▶ [Exercise]: Your copy of the data should match it exactly, leaving out only the pictures.

▶ [Recorded data]:
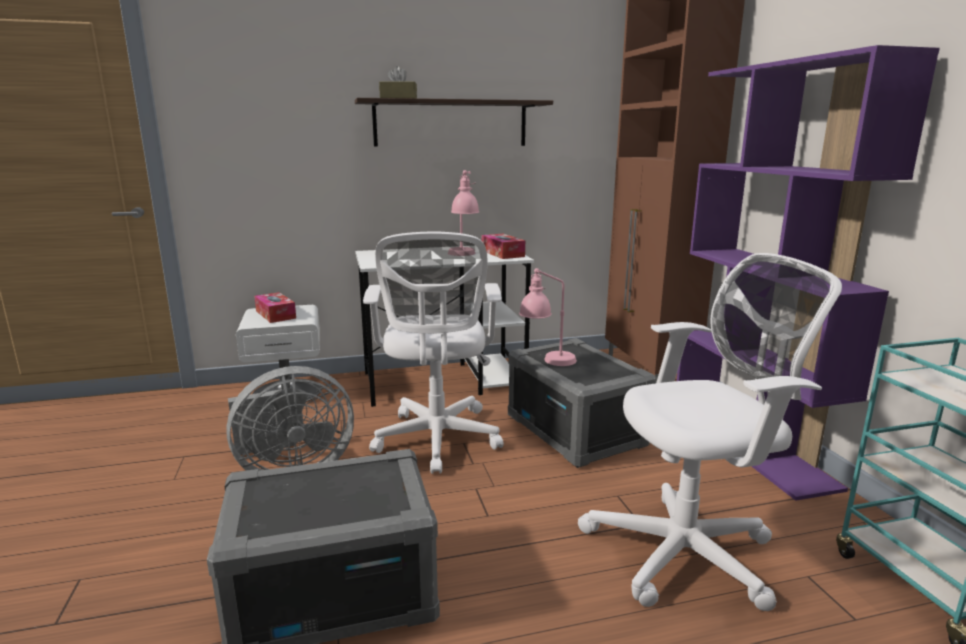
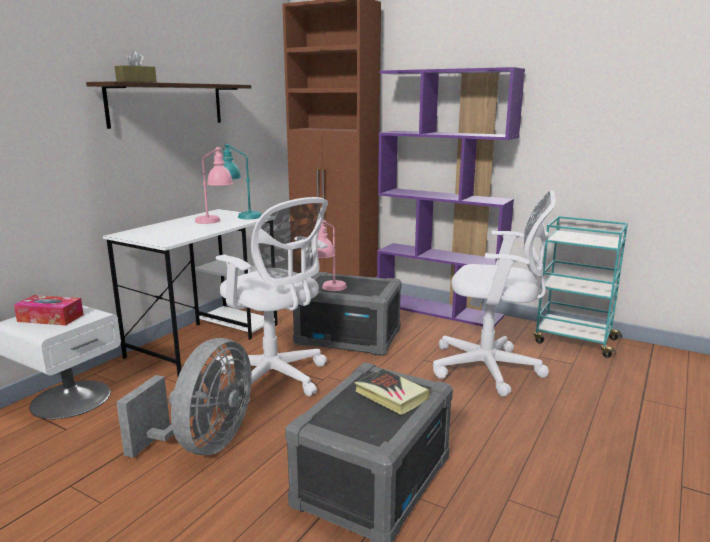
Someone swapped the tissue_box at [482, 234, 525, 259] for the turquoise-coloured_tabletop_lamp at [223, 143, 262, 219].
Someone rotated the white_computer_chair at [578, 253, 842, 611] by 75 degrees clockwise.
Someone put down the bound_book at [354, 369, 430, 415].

▶ [The completed task]:
Someone swapped the tissue_box at [482, 234, 525, 259] for the turquoise-coloured_tabletop_lamp at [223, 143, 262, 219].
Someone rotated the white_computer_chair at [578, 253, 842, 611] by 75 degrees clockwise.
Someone put down the bound_book at [354, 369, 430, 415].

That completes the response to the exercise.